→ **INSTRUCTION**: Pull out every line below containing the word "LIST".

→ **PROVIDED ENTRIES**:

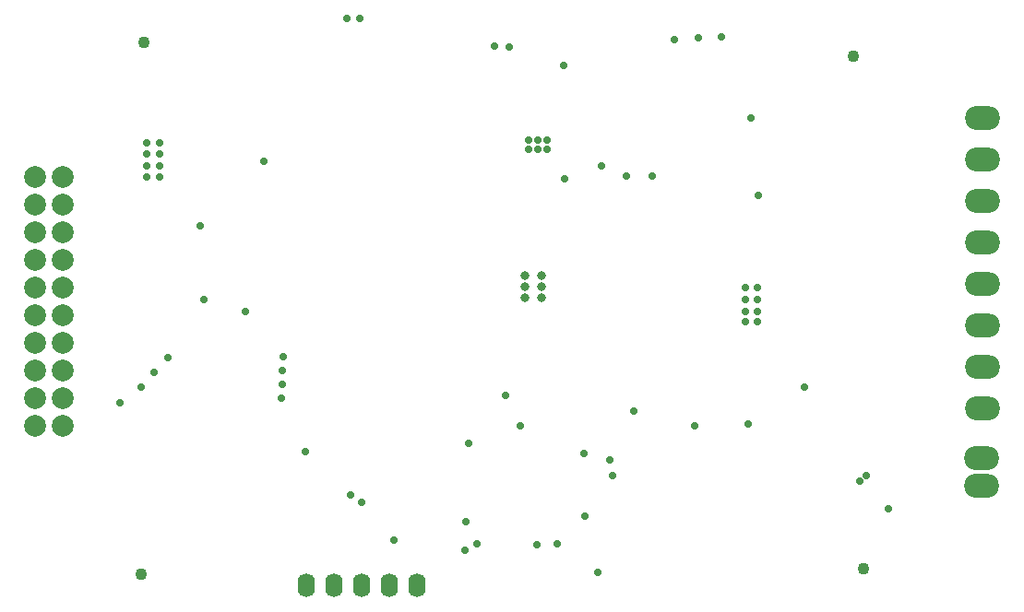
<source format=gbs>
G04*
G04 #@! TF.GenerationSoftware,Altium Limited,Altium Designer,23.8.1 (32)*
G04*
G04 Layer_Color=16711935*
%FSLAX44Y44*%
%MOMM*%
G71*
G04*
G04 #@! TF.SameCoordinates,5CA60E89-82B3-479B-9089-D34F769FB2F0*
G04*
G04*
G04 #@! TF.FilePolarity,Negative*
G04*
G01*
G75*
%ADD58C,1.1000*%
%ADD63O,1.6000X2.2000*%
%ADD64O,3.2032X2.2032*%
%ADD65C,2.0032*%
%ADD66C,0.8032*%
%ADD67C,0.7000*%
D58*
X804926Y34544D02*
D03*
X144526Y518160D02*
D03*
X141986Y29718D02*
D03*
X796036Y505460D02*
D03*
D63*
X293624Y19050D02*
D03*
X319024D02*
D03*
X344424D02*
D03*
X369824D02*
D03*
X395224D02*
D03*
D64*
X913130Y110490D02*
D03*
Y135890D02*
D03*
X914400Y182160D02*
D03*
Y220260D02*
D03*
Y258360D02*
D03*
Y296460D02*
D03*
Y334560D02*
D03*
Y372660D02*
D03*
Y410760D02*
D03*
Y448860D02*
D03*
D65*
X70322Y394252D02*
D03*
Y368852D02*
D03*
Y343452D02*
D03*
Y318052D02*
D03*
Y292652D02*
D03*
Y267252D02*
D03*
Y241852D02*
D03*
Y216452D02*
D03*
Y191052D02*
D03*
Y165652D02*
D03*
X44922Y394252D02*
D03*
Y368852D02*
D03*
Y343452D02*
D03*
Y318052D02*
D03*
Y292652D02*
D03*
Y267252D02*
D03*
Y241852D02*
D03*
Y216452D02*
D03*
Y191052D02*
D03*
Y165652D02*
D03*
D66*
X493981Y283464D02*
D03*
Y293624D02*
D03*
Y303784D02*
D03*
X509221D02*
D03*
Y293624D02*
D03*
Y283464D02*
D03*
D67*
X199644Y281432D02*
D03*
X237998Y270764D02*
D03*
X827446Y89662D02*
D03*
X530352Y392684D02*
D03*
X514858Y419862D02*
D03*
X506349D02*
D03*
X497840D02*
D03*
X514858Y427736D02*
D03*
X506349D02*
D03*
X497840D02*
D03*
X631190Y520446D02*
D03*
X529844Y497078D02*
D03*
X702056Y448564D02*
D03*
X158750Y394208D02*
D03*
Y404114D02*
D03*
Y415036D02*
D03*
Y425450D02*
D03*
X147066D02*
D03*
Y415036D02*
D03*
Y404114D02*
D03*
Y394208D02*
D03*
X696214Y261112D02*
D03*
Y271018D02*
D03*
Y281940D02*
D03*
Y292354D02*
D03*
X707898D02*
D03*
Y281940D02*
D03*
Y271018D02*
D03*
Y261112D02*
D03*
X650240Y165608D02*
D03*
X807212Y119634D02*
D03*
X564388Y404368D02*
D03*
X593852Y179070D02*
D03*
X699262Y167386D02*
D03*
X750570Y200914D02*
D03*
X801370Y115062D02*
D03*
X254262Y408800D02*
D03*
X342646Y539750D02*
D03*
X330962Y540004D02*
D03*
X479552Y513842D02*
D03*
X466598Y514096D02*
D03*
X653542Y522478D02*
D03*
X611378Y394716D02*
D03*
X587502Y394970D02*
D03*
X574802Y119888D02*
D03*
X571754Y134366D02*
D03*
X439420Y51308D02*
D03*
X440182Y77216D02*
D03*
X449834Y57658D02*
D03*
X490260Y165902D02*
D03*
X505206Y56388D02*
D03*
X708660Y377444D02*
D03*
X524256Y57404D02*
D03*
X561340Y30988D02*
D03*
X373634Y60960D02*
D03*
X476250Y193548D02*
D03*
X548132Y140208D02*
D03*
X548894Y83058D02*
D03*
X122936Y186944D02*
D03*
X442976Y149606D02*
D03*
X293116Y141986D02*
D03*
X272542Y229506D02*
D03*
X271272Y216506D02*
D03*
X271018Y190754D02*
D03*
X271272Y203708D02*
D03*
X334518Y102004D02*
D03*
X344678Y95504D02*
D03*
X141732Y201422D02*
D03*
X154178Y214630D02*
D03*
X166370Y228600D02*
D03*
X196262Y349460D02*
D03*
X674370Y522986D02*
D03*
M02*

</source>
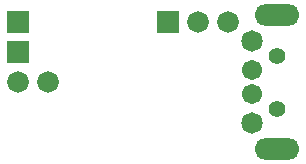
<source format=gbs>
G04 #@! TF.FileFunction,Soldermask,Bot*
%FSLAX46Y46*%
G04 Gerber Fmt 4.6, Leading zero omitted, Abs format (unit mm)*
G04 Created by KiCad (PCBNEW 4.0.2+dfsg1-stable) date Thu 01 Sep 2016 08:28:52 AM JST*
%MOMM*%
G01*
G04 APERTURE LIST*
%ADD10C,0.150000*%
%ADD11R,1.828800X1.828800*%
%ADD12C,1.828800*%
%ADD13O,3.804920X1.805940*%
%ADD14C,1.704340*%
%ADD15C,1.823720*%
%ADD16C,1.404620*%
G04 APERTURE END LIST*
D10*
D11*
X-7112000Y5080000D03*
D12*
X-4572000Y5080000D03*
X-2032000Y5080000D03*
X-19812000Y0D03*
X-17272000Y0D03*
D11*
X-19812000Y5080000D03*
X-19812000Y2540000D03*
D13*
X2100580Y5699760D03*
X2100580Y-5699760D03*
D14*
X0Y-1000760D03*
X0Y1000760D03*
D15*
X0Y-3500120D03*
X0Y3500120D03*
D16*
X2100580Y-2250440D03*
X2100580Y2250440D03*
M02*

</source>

→ **RESPONSE TO THE EXERCISE**:
G04 APERTURE LIST*
G04 APERTURE END LIST*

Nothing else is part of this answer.